(EXTRACTED TEXT)
The district court addressed Masse's motion at the onset of his sentencing hearing. When the court asked the Government if it was "intending to resist the Defendant receiving adjustment of responsibility," the Government indicated, "we are not. . . [but] if the Defendant contests relevant conduct, we will be." The Government also explained that, after speaking with Masse's attorney, it now understood Masse's objections to be legal arguments instead of denials of relevant conduct. The district court proceeded to deny Masse's motion because the court did not believe that the Government was in breach of the plea agreement. Just prior to the district court's imposition of sentence, the Government told the district court that Masse is "eligible for acceptance of responsibility," and the district court granted Masse a three-level downward adjustment for acceptance of responsibility.

II. DISCUSSION

A. Breach of Masse's Plea Agreement

9

Masse argues that he should be resentenced because the Government breached his plea agreement by contesting his adjustment for acceptance of responsibility. We review de novo issues pertaining to the interpretation and enforcement of a plea agreement. United States v. Has No Horses, 261 F.3d 744, 750 (8th Cir.2001).

(WHAT THIS TASK INVOLVES) Quote the opinion on Masse's plea agreement from "The district court addressed" up to and including "downward adjustment for acceptance of responsibility.". The rows come from a separate source.

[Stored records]
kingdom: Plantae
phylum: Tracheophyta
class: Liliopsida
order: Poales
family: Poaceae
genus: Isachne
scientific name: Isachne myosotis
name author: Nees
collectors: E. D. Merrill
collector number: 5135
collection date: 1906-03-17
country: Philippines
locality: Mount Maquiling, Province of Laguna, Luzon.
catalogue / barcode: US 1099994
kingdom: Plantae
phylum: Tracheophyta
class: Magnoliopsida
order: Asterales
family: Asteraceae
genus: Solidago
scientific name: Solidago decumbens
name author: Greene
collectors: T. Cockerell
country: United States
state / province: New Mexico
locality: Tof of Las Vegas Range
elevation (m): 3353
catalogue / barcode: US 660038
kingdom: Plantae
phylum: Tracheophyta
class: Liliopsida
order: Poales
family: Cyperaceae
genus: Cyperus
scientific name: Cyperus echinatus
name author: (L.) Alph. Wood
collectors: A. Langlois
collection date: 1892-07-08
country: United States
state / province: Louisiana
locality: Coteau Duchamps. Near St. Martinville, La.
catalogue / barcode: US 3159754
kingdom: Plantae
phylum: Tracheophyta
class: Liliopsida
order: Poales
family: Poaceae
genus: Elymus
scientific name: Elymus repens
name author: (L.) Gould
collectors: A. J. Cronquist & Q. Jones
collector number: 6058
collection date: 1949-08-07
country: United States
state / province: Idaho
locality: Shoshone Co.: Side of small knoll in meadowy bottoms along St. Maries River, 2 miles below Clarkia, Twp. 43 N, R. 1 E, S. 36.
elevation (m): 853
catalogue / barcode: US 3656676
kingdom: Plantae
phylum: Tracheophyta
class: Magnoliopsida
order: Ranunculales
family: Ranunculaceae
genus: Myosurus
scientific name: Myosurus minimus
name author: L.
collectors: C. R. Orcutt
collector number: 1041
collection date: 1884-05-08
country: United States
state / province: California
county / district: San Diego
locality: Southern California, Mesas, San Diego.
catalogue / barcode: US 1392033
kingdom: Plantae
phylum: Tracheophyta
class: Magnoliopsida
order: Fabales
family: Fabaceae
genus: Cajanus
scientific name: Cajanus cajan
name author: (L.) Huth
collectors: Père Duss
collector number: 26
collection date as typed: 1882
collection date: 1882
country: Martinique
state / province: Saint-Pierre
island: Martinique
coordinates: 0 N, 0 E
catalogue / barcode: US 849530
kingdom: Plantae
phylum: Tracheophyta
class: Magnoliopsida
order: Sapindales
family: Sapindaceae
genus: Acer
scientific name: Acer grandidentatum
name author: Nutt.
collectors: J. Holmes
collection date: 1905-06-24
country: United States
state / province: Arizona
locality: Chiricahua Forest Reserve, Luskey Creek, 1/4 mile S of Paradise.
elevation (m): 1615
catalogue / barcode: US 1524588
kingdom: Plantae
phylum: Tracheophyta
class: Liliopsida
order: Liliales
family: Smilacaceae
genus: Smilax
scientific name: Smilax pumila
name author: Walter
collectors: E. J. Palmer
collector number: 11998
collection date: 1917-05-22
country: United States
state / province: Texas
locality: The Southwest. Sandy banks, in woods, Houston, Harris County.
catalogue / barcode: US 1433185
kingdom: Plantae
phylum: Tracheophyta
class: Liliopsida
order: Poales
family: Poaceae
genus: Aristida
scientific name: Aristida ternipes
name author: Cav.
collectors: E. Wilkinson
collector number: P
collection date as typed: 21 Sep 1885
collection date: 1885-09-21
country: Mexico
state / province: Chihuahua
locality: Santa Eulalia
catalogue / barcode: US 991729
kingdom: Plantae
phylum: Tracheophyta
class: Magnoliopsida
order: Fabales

(ANSWER SECTION)
The district court addressed Masse's motion at the onset of his sentencing hearing. When the court asked the Government if it was "intending to resist the Defendant receiving adjustment of responsibility," the Government indicated, "we are not. . . [but] if the Defendant contests relevant conduct, we will be." The Government also explained that, after speaking with Masse's attorney, it now understood Masse's objections to be legal arguments instead of denials of relevant conduct. The district court proceeded to deny Masse's motion because the court did not believe that the Government was in breach of the plea agreement. Just prior to the district court's imposition of sentence, the Government told the district court that Masse is "eligible for acceptance of responsibility," and the district court granted Masse a three-level downward adjustment for acceptance of responsibility.